Spring is here (well sort of, we've had a few days of uncharacteristic rain!) so it's time to start taking a peek outside in the container garden, and send a little positive energy to all the plants who are now waking up from their winter slumber! Oh and to all those aphids who I hope will find a home elsewhere, or just pack up and go, the sooner the better!
Lest I digress, I wanted to share with you a nice ornamental plant, called Nandina. I was given a tiny specimen by a neighbor who didn't have luck with plants, and it's been slowly growing over the past four or so years.

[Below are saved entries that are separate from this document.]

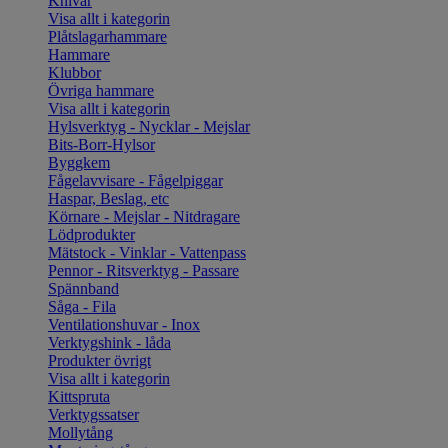
Knivar
Visa allt i kategorin
Plåtslagarhammare
Hammare
Klubbor
Övriga hammare
Visa allt i kategorin
Hylsverktyg - Nycklar - Mejslar
Bits-Borr-Hylsor
Byggkem
Fågelavvisare - Fågelpiggar
Haspar, Beslag, etc
Körnare - Mejslar - Nitdragare
Lödprodukter
Mätstock - Vinklar - Vattenpass
Pennor - Ritsverktyg - Passare
Spännband
Såga - Fila
Ventilationshuvar - Inox
Verktygshink - låda
Produkter övrigt
Visa allt i kategorin
Kittspruta
Verktygssatser
Mollytång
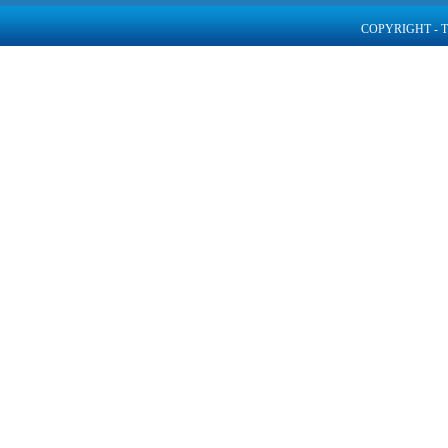
COPYRIGHT - 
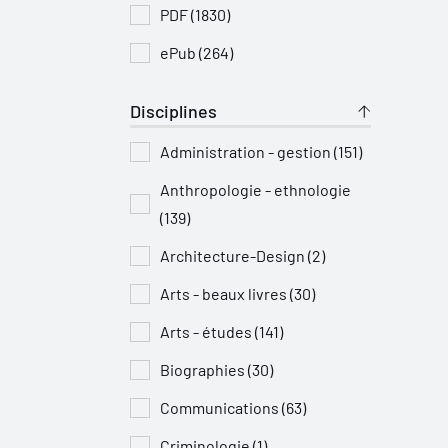
PDF (1830)
ePub (264)
Disciplines
Administration - gestion (151)
Anthropologie - ethnologie
(139)
Architecture-Design (2)
Arts - beaux livres (30)
Arts - études (141)
Biographies (30)
Communications (63)
Criminologie (1)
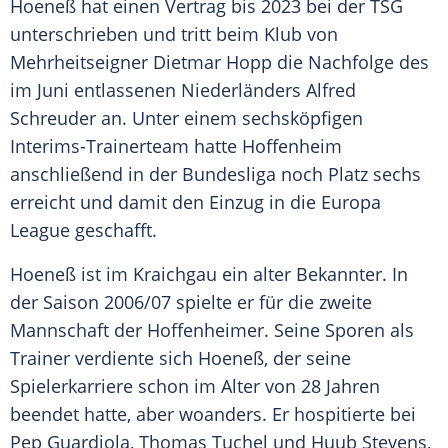
Hoeneß
hat einen Vertrag bis 2023 bei der TSG
unterschrieben und tritt beim Klub von
Mehrheitseigner
Dietmar Hopp
die Nachfolge des
im Juni entlassenen Niederländers
Alfred
Schreuder
an. Unter einem sechsköpfigen
Interims-Trainerteam hatte
Hoffenheim
anschließend in der Bundesliga noch Platz sechs
erreicht und damit den Einzug in die
Europa
League
geschafft.
Hoeneß
ist im Kraichgau ein alter Bekannter. In
der Saison 2006/07 spielte er für die zweite
Mannschaft der Hoffenheimer. Seine Sporen als
Trainer verdiente sich
Hoeneß
, der seine
Spielerkarriere schon im Alter von 28 Jahren
beendet hatte, aber woanders. Er hospitierte bei
Pep Guardiola, Thomas Tuchel und Huub Stevens,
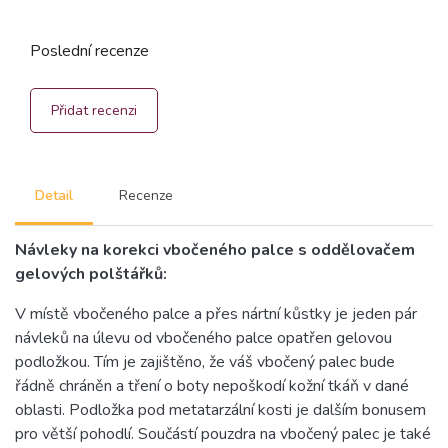
Poslední recenze
Přidat recenzi
Detail
Recenze
Návleky na korekci vbočeného palce s oddělovačem
gelových polštářků:
V místě vbočeného palce a přes nártní kůstky je jeden pár
návleků na úlevu od vbočeného palce opatřen gelovou
podložkou. Tím je zajištěno, že váš vbočený palec bude
řádně chráněn a tření o boty nepoškodí kožní tkáň v dané
oblasti. Podložka pod metatarzální kosti je dalším bonusem
pro větší pohodlí. Součástí pouzdra na vbočený palec je také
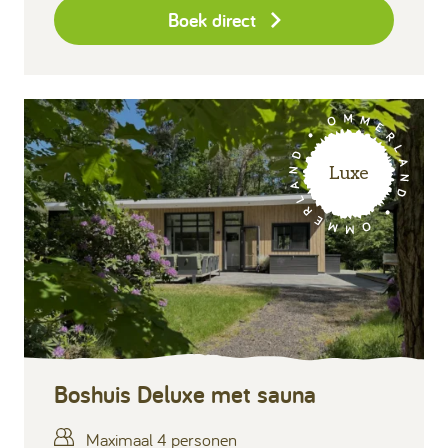
Boek direct
Luxe
Boshuis Deluxe met sauna
Maximaal 4 personen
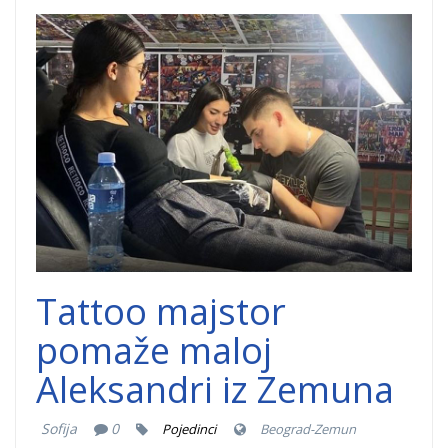
Aleksandar-
Zemun.jpg
Tattoo majstor
pomaže maloj
Aleksandri iz Zemuna
Sofija
0
Pojedinci
Beograd-Zemun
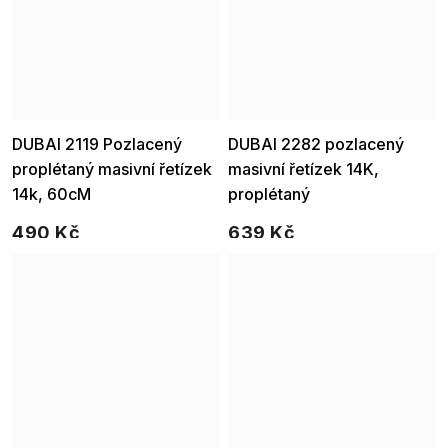
Ellami
Ellami
DUBAI 2119 Pozlacený
DUBAI 2282 pozlacený
proplétaný masivní řetízek
masivní řetízek 14K,
14k, 60cM
proplétaný
490 Kč
639 Kč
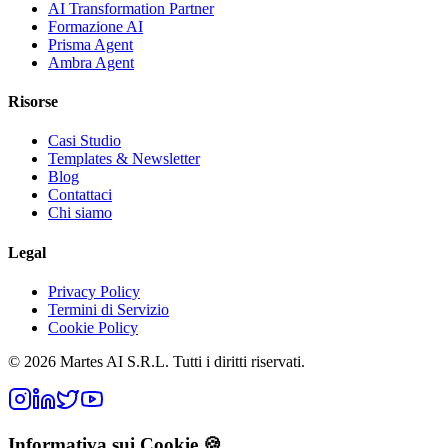
AI Transformation Partner
Formazione AI
Prisma Agent
Ambra Agent
Risorse
Casi Studio
Templates & Newsletter
Blog
Contattaci
Chi siamo
Legal
Privacy Policy
Termini di Servizio
Cookie Policy
©
2026
Martes AI S.R.L.
Tutti i diritti riservati.
Informativa sui Cookie 🍪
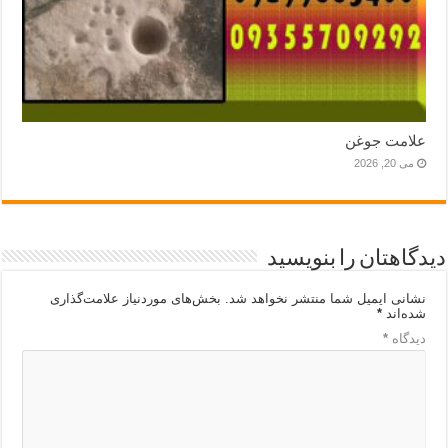
علامت جوغن
می 20, 2026
دیدگاهتان را بنویسید
نشانی ایمیل شما منتشر نخواهد شد.
بخش‌های موردنیاز علامت‌گذاری
شده‌اند
*
دیدگاه
*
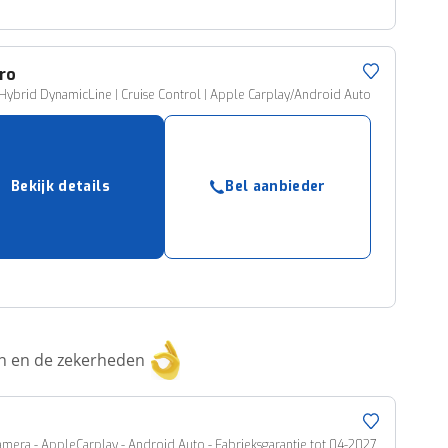
ro
 Hybrid DynamicLine | Cruise Control | Apple Carplay/Android Auto
Bekijk details
Bel aanbieder
ken en de zekerheden
amera - AppleCarplay - Android Auto - Fabrieksgarantie tot 04-2027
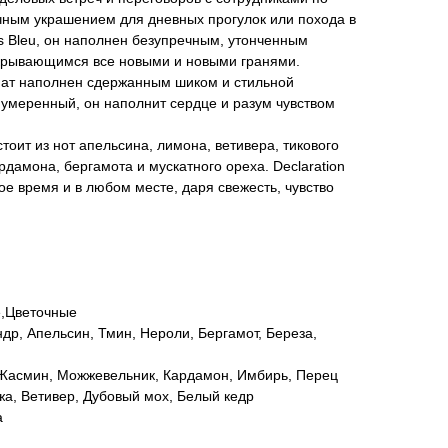
ичным украшением для дневных прогулок или похода в
ois Bleu, он наполнен безупречным, утонченным
крывающимся все новыми и новыми гранями.
ат наполнен сдержанным шиком и стильной
умеренный, он наполнит сердце и разум чувством
ит из нот апельсина, лимона, ветивера, тикового
рдамона, бергамота и мускатного ореха. Declaration
ое время и в любом месте, даря свежесть, чувство
е,Цветочные
др, Апельсин, Тмин, Нероли, Бергамот, Береза,
 Жасмин, Можжевельник, Кардамон, Имбирь, Перец
жа, Ветивер, Дубовый мох, Белый кедр
a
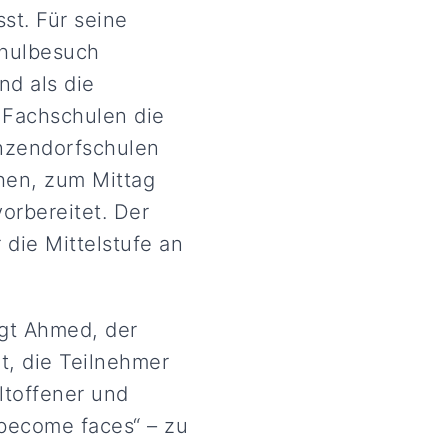
st. Für seine
chulbesuch
nd als die
 Fachschulen die
nzendorfschulen
hen, zum Mittag
orbereitet. Der
die Mittelstufe an
gt Ahmed, der
t, die Teilnehmer
ltoffener und
 become faces“ – zu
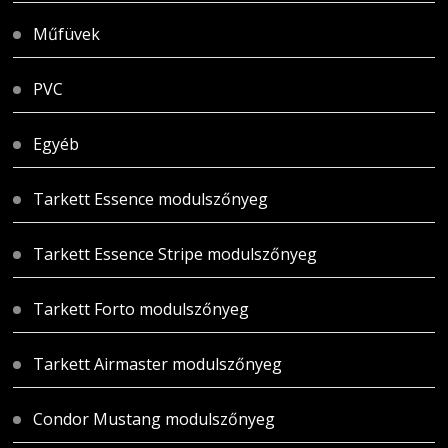
Műfüvek
PVC
Egyéb
Tarkett Essence modulszőnyeg
Tarkett Essence Stripe modulszőnyeg
Tarkett Forto modulszőnyeg
Tarkett Airmaster modulszőnyeg
Condor Mustang modulszőnyeg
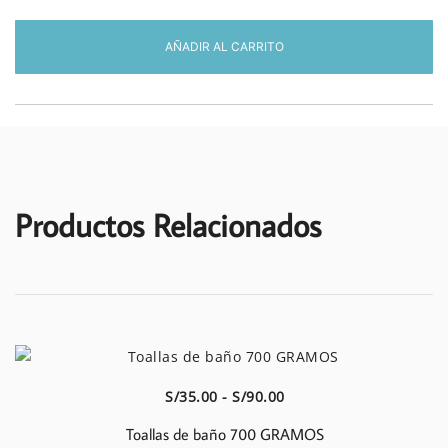
S/30.00
450
GRAMOS
AÑADIR AL CARRITO
color
verde
olivo
cantidad
Productos Relacionados
Vista Rápida
Rango
S/
35.00
-
S/
90.00
de
Toallas de baño 700 GRAMOS
precios:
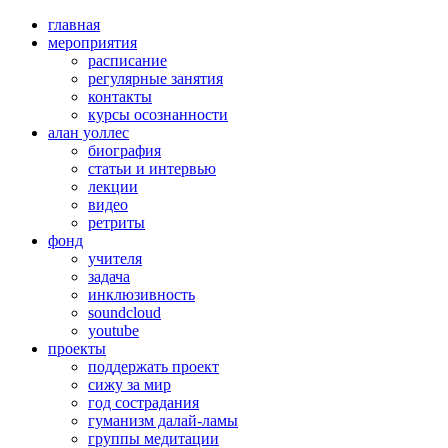
главная
мероприятия
расписание
регулярные занятия
контакты
курсы осознанности
алан уоллес
биография
статьи и интервью
лекции
видео
ретриты
фонд
учителя
задача
инклюзивность
soundcloud
youtube
проекты
поддержать проект
сижу за мир
год сострадания
гуманизм далай-ламы
группы медитации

At the end of last summer, I forgot to water it, and all of it's leaves fell off, but look at it now, phew!
N. domestica, grown in Chinese and Japanese gardens for centuries, was brought to Western gardens in 1804. Nandina is widely grown in gardens, as an ornamental plant, and is a shade/partial sun lover. The species is particularly popular in Japan, so it's a great addition to a sculptural or Japanese style garden.
Nandina can be grown in USDA zones 4–10, and can take heat and cold, from 10–110 °F (-12–43 °C). A true low-care plant, it needs no pruning, and interestingly enough, this plant is commonly used in rabbit, deer, and javelina resistant landscape plantings.
Nandina has red berries (though my plant has yet to bear any) and while the plant you see here is quite small, it's most commonly seen as a shrub. Infact, there were two large wooden planters holding Nandina bushes next to the front door of my childhood home, which means I do have a soft spot for this little plant of mine!
That's all for now, hope you've enjoyed meeting Nandina!